LISTED ENTRIES >>
·····
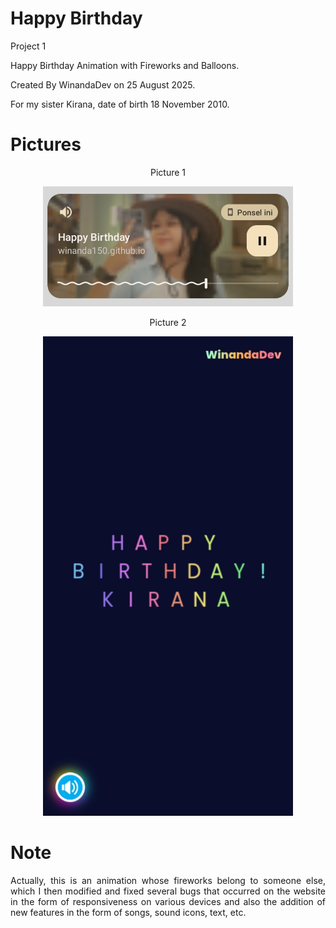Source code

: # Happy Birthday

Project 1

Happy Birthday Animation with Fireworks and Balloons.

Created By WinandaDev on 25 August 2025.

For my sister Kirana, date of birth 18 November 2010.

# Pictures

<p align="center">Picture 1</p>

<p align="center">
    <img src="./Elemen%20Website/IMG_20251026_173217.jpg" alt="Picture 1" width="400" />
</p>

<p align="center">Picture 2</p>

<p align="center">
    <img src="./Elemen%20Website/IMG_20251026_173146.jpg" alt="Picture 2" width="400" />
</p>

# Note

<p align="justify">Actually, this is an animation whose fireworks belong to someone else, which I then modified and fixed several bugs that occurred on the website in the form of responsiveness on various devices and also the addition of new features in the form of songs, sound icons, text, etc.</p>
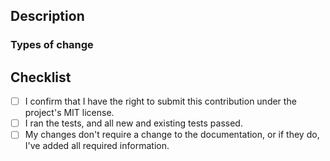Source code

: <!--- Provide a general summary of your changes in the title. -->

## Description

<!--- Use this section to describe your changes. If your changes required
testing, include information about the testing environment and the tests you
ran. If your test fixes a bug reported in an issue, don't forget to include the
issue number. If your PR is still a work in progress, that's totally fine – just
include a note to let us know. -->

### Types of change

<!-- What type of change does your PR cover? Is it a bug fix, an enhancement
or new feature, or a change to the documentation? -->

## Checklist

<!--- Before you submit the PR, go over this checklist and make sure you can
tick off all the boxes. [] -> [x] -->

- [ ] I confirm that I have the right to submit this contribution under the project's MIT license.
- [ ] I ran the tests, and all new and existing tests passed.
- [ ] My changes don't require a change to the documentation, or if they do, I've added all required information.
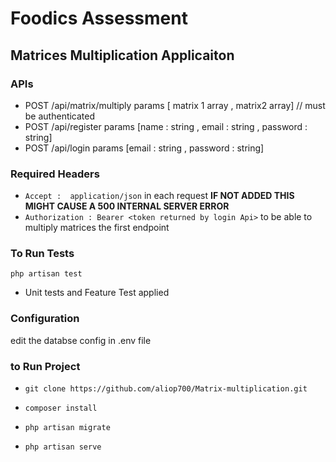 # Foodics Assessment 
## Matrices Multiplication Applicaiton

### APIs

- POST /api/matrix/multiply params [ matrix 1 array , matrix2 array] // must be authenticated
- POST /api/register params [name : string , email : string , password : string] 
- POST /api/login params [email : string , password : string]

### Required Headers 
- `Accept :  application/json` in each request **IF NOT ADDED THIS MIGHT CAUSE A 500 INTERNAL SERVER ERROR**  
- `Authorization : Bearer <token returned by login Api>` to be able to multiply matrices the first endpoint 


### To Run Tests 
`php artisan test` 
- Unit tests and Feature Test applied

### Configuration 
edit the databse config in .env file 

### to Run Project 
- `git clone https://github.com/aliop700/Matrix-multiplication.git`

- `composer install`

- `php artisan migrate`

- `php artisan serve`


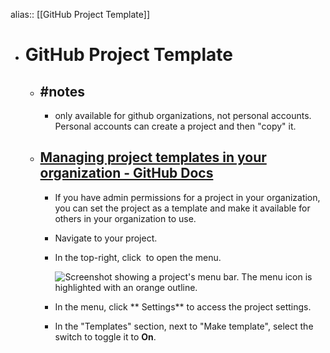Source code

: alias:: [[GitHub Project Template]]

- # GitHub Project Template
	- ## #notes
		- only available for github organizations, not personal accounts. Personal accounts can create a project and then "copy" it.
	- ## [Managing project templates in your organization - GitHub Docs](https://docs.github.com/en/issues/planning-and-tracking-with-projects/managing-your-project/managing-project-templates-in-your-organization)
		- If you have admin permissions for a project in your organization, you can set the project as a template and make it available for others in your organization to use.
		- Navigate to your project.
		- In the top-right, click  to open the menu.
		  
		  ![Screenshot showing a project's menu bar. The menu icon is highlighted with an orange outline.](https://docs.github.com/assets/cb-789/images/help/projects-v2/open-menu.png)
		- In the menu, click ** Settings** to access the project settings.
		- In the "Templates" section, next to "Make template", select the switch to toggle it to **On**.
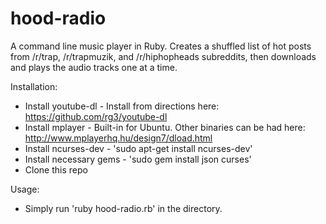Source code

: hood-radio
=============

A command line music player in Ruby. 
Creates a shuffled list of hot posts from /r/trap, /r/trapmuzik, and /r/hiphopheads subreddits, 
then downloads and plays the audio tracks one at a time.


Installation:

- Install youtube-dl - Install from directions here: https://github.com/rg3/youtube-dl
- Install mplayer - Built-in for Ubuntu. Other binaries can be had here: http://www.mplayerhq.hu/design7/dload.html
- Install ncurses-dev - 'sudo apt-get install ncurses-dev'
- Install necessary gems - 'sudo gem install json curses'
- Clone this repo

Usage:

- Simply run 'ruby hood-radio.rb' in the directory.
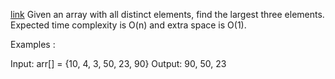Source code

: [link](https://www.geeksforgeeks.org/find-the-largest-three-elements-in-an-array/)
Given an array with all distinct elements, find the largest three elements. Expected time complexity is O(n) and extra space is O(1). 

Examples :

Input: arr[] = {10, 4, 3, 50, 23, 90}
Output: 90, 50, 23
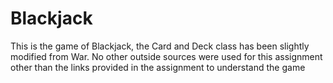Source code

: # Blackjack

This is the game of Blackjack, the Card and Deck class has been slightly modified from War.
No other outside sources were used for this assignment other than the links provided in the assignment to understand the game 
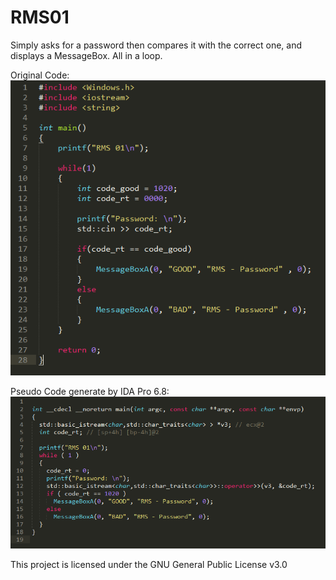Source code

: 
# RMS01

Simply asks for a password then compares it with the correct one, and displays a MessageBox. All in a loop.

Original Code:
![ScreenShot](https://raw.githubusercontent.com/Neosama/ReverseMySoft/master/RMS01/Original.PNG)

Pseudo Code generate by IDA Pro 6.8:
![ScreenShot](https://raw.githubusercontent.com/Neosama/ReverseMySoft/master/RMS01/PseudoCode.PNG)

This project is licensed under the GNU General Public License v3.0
·····
EXERCISE DESCRIPTION >> Lines containing the word "password" must be found in the data above and copied.

RESULT >>
- POST /api/register params [name : string , email : string , password : string] 
- POST /api/login params [email : string , password : string]
Simply asks for a password then compares it with the correct one, and displays a MessageBox. All in a loop.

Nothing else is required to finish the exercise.